**TASK OBJECTIVE:** Locate every line in the material below that contains the string "average", and copy each such line in full.

**ENTRIES PROVIDED:**
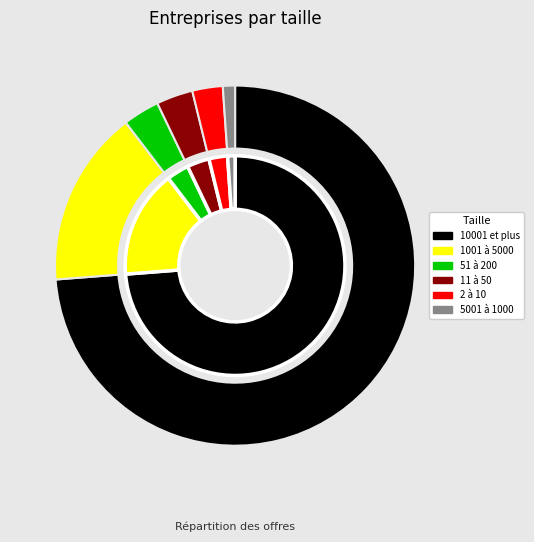

Which slice is the largest?

10001 et plus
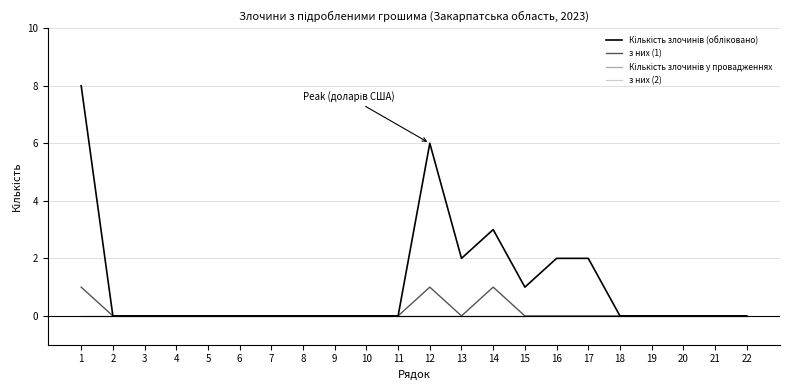

The value of Кількість злочинів (обліковано) at 8 is 0. True or false?

True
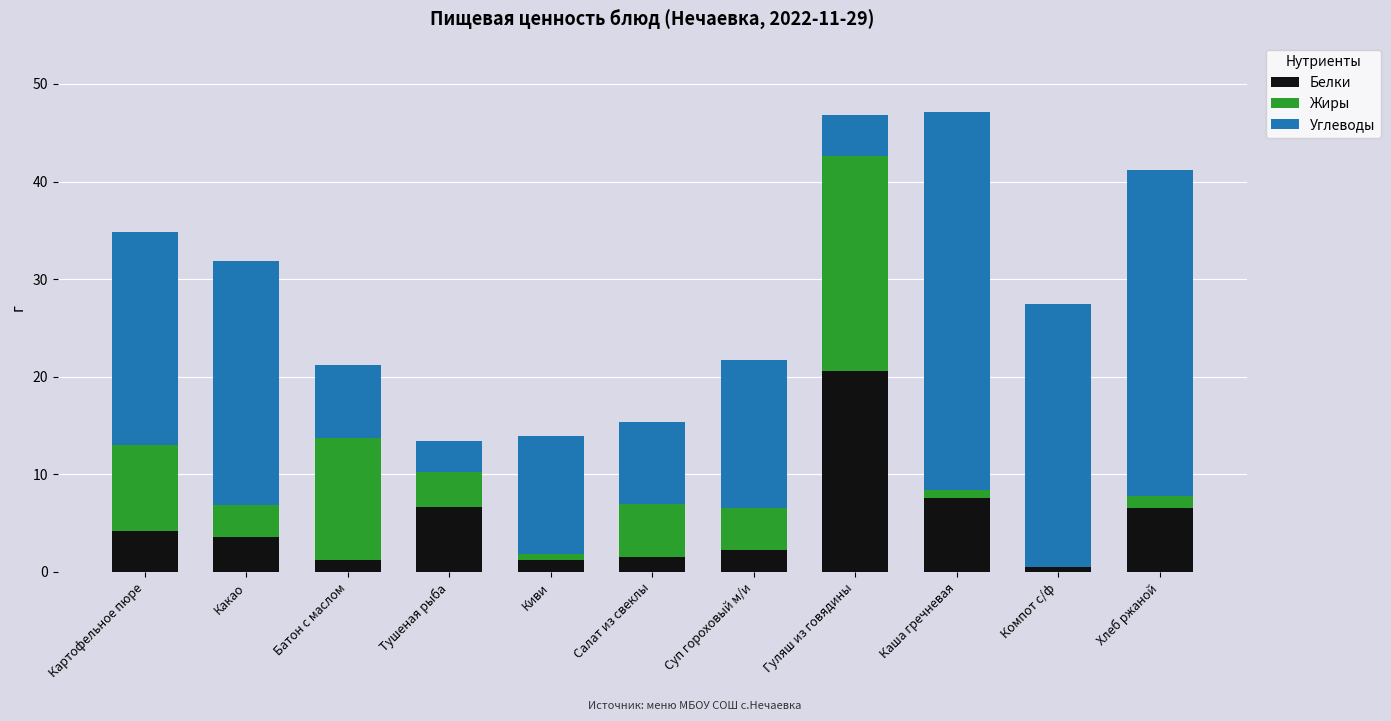

What is the average value of the Белки series?

5.1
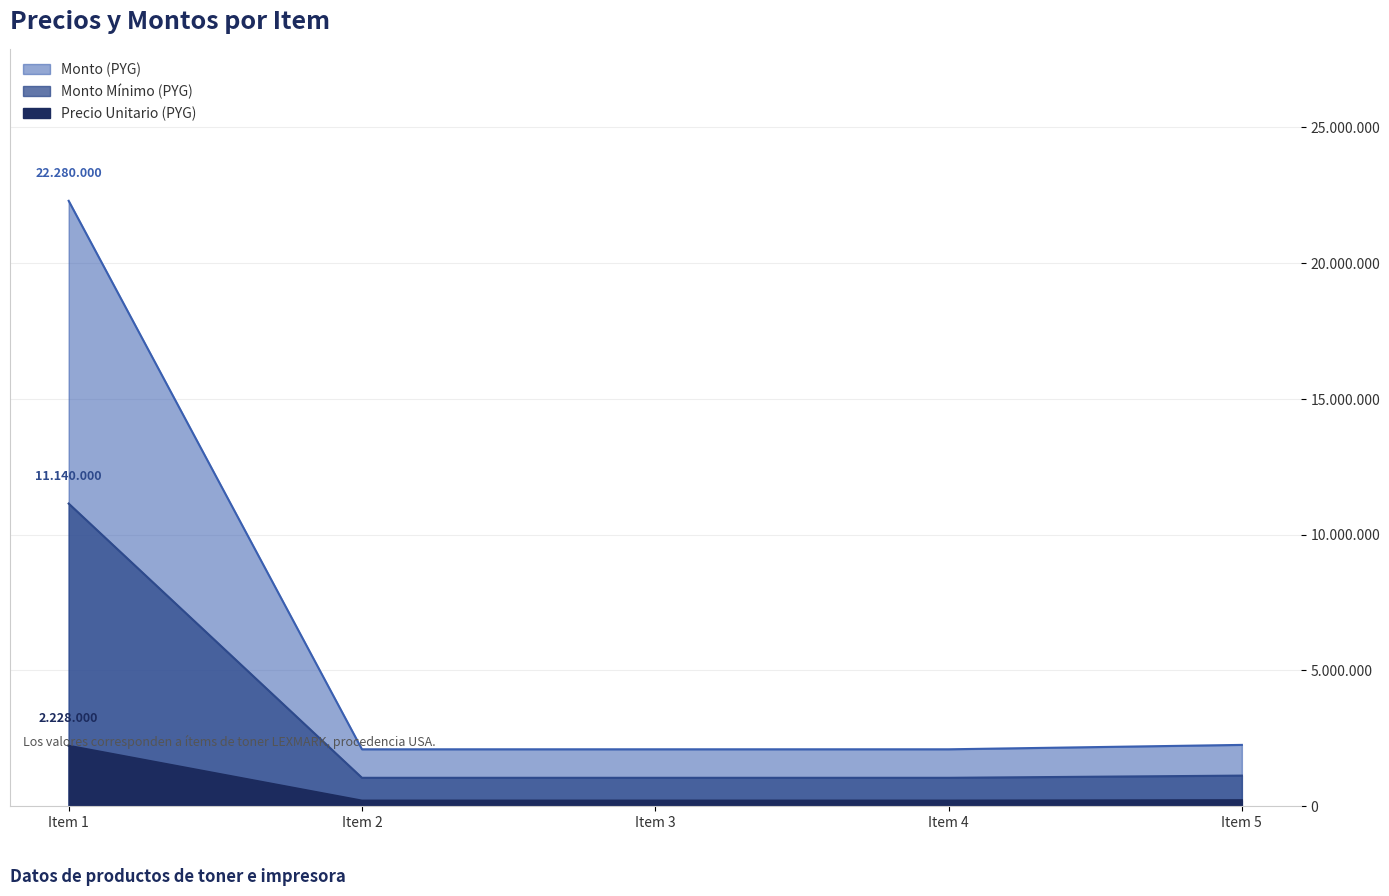

True or false: precio_unitario and monto_minimo intersect in this chart.

False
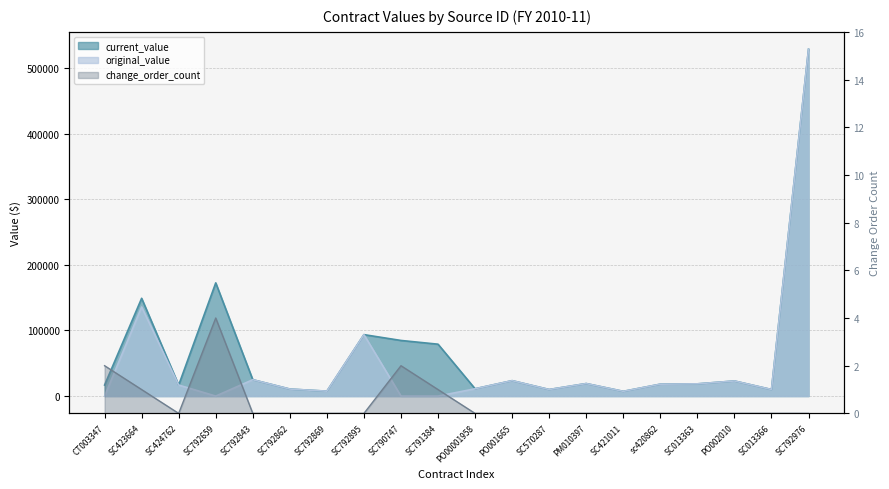

What is the average value of the current_value series?

66248.2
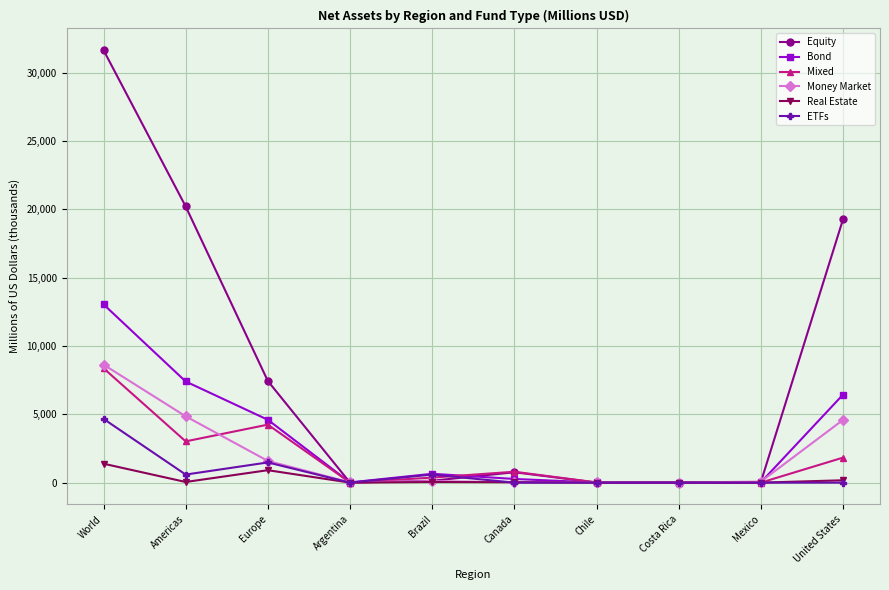

At which label does Money Market first exceed 112?

World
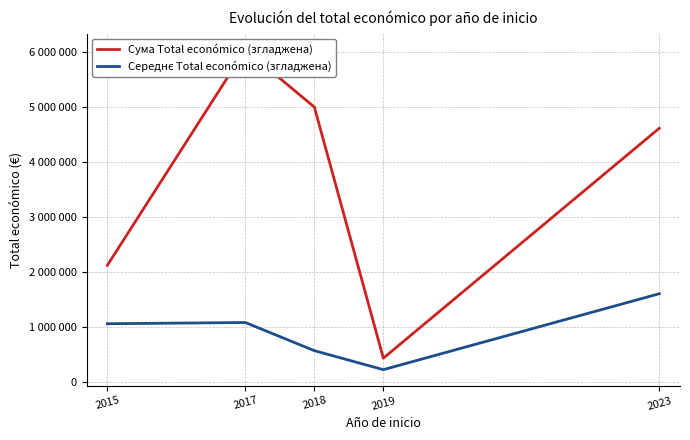

At how many categories does at least one series exceed 3904280?

3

**EXERCISE RESULT:**
What is the average value of the Белки series?
What is the average value of the current_value series?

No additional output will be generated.